My smartphone is the best and worst thing that has ever happened to me.
Someone asked me last night what I liked and didn't like about my phone, as she's in the market for a smartphone. I have an iPhone 4s, which is sort of irrelevant to my train of thought here, but anyway. I love that I always have a camera on hand now, and so many moments that I would usually miss because I feel weird carrying around a real camera are easily captured. I love that I can quickly and easily share cute videos or pictures with my family via text or email. I love that I now have GPS even if my car doesn't. I love that I can check the weather forecast from beneath the jumble of my blankets without even fully opening my eyes. (I admit though that I sometimes remind myself of Phoebe from Friends, the one where she walks into the apartment and asks, "Hey, can we turn on the TV? I think it's raining outside.") I love that I can access all my favorite blogs and shopping and to do lists and schedule with a few taps. I love streaming Netflix on my laptop, which in combination with my DVR totally makes up for our lack of cable tv, because it saves me from flipping through the channels to relax and lets me watch what I want, when I want.
But.....I feel like it often overtakes my life. I despise looking up from my phone, and seeing my husband totally absorbed in his as well, both of us completely tuning out the room, and each other. I love pulling the laptop into bed so that I can knit and watch Real Housewives of whatever before I go to sleep while simultaneously referencing my pattern online.....but I also hate realizing that my husband is downstairs watching tv and working on his laptop far too late into the night at the same time.

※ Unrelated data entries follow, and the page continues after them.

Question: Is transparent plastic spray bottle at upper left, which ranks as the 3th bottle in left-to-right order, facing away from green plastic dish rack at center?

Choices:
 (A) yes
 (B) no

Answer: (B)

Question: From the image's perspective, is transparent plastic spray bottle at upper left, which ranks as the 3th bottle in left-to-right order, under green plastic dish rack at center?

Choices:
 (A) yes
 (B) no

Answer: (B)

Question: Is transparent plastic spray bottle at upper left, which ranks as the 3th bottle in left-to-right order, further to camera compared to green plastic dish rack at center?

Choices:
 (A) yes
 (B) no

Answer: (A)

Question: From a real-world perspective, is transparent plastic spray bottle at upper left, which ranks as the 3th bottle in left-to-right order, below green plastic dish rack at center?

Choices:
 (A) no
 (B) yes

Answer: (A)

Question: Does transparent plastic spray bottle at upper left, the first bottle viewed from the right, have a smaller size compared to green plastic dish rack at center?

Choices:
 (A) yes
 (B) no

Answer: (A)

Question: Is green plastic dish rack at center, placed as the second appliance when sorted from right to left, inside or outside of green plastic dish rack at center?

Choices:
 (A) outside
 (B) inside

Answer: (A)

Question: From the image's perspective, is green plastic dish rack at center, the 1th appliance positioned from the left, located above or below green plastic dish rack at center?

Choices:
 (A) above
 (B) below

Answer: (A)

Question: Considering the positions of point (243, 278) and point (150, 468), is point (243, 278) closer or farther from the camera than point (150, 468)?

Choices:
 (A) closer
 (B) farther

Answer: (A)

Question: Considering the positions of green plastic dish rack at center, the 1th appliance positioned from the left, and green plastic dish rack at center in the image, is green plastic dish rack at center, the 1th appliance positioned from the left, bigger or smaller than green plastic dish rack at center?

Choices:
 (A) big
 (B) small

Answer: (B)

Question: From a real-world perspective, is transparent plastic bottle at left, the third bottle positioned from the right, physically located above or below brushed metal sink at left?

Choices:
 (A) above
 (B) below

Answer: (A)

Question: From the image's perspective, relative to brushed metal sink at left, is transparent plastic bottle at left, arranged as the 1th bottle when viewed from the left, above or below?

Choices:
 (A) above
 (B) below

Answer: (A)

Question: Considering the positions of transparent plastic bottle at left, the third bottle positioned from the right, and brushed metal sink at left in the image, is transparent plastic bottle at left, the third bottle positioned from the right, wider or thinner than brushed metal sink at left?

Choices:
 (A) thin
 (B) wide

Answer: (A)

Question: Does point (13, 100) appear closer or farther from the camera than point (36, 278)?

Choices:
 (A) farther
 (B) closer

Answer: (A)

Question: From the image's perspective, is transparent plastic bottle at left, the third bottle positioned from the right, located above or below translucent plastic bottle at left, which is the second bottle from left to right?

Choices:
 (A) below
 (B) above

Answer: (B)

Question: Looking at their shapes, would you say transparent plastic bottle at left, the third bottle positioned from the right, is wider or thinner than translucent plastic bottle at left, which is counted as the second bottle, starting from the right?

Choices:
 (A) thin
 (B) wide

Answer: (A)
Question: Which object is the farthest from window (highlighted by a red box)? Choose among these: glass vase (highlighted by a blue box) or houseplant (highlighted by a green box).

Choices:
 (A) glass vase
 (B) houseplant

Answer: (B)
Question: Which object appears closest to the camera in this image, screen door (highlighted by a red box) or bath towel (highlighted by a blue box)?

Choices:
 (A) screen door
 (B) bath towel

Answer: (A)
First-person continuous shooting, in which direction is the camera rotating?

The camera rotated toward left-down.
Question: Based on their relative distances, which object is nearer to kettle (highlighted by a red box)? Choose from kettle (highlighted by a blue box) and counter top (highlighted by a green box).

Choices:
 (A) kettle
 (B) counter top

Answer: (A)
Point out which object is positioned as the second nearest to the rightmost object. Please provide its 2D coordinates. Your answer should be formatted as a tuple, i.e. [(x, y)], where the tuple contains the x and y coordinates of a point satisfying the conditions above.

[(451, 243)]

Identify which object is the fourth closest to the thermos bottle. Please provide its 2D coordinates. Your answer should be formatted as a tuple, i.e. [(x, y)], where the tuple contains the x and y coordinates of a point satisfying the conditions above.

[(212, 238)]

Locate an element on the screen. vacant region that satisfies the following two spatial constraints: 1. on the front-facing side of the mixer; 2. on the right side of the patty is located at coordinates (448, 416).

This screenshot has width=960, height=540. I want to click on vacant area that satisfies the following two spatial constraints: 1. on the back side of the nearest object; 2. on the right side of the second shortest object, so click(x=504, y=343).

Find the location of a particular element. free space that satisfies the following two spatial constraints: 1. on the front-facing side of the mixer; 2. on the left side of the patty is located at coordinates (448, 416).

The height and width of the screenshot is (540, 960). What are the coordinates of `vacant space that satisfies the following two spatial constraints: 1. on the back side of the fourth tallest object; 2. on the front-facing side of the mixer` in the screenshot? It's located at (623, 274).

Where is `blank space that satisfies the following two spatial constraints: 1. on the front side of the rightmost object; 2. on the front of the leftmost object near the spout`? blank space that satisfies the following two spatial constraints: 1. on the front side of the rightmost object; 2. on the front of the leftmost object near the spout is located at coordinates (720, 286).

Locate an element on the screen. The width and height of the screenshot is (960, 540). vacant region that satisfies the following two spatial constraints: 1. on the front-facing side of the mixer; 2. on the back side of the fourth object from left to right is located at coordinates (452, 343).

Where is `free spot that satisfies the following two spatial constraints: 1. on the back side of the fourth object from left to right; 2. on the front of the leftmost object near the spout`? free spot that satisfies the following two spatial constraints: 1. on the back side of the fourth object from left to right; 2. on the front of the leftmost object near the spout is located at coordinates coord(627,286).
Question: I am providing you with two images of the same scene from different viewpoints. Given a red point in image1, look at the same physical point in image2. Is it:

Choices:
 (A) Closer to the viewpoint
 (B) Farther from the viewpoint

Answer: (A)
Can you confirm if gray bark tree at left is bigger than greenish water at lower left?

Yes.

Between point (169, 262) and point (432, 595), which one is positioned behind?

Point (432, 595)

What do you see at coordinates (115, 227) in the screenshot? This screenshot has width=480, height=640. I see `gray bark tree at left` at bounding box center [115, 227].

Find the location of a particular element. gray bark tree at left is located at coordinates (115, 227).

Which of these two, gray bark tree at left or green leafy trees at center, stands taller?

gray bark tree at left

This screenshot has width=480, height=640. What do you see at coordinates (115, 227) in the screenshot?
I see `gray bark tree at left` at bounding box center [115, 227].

I like that everything is all neatly bundled into my smartphone, but every time I think of taking a technology free weekend I have so many, well what about this questions. Like, well I would turn it all off but then it's also kind of our home phone so what if someone needs me? Or what if I ONLY use it to take and send that daily photo? (And if I pre-schedule a daily email does that even achieve the purpose of unplugging? Or is that cheating?) Or what if I'm knitting and I haven't printed out my pattern, can I fire it up to check on it then? And what if my husband implodes from not being able to do his fantasy sports or whatever it is that he's over there pecking away at? Doesn't the very fact that I have so much heartburn over the mere suggestion of 48 phone/laptop/tb free hours - EVEN when I'm just proposing it TO MYSELF - say that this is sort of a problem?
I'm not sure if I have a point here.....this is just a stream of consciousness that I felt the need to document. Electronically......(is this irony?)